**Supplied information:**
Content starts
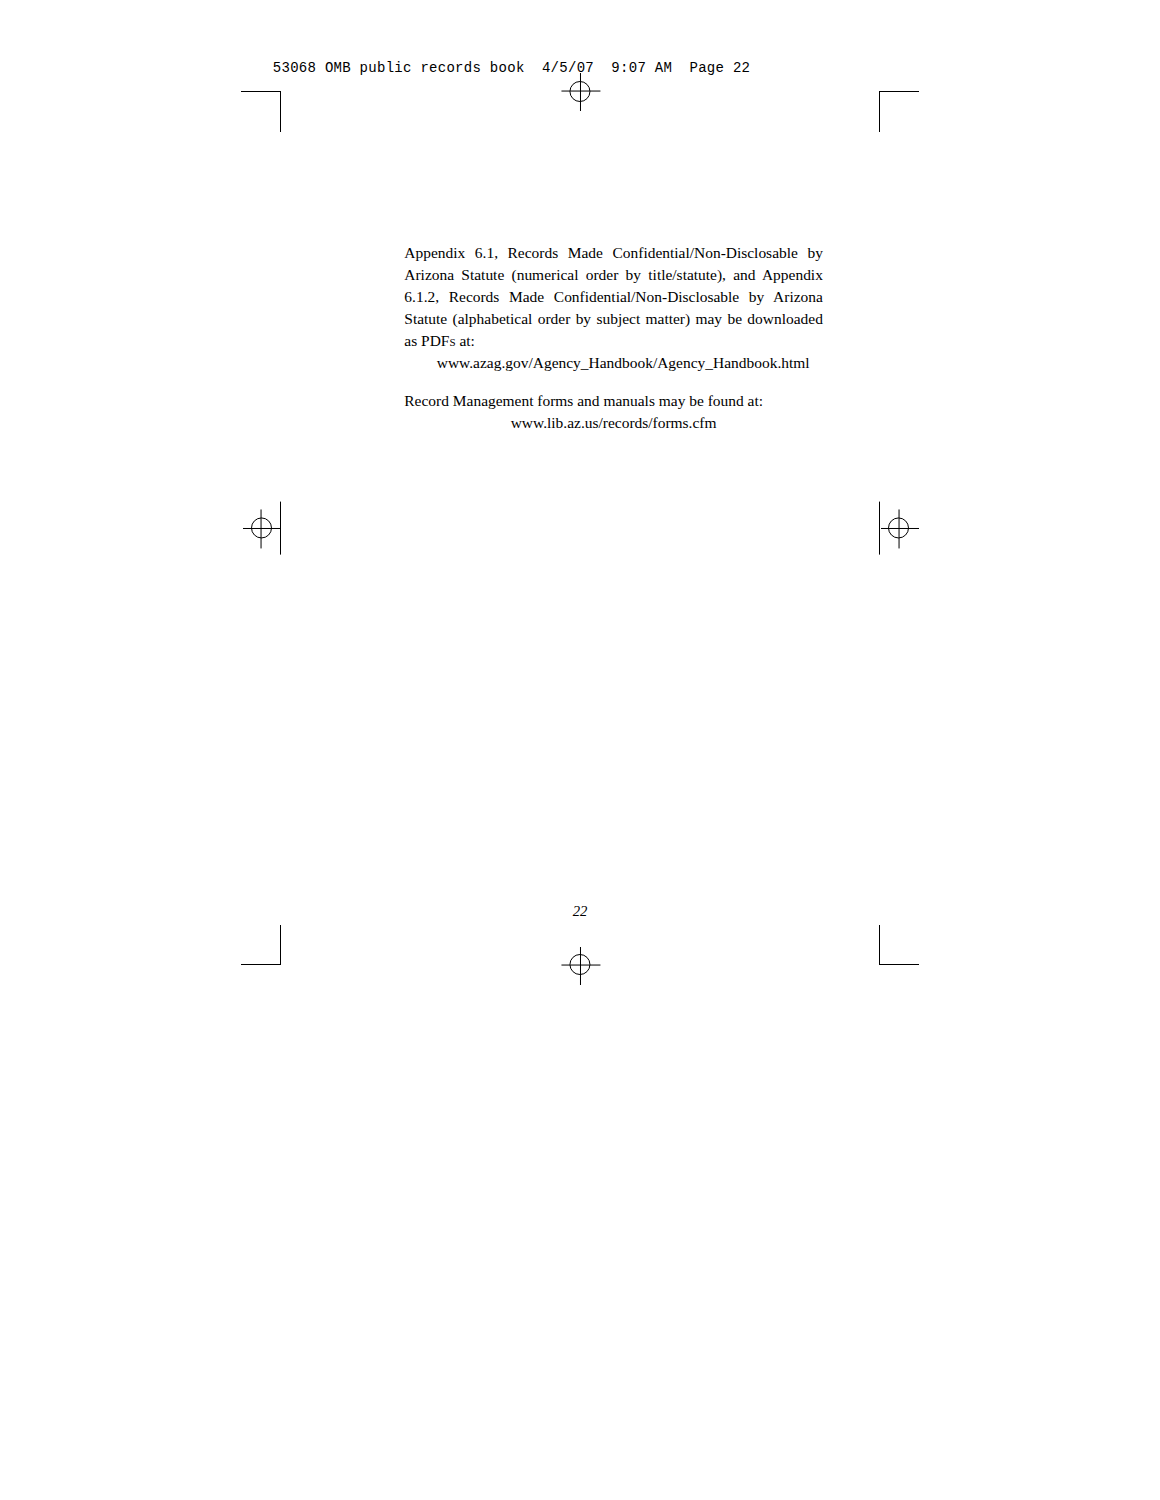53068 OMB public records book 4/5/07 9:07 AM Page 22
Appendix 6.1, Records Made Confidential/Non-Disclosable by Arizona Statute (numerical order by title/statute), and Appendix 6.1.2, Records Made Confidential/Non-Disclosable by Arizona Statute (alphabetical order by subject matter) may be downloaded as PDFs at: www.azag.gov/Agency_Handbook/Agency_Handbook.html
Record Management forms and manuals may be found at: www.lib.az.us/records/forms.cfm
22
Content ends
**Brief:**
Reproduce the data word for word, excluding its pictures.

**Task result:**
53068 OMB public records book 4/5/07 9:07 AM Page 22
Appendix 6.1, Records Made Confidential/Non-Disclosable by Arizona Statute (numerical order by title/statute), and Appendix 6.1.2, Records Made Confidential/Non-Disclosable by Arizona Statute (alphabetical order by subject matter) may be downloaded as PDFs at: www.azag.gov/Agency_Handbook/Agency_Handbook.html
Record Management forms and manuals may be found at: www.lib.az.us/records/forms.cfm
22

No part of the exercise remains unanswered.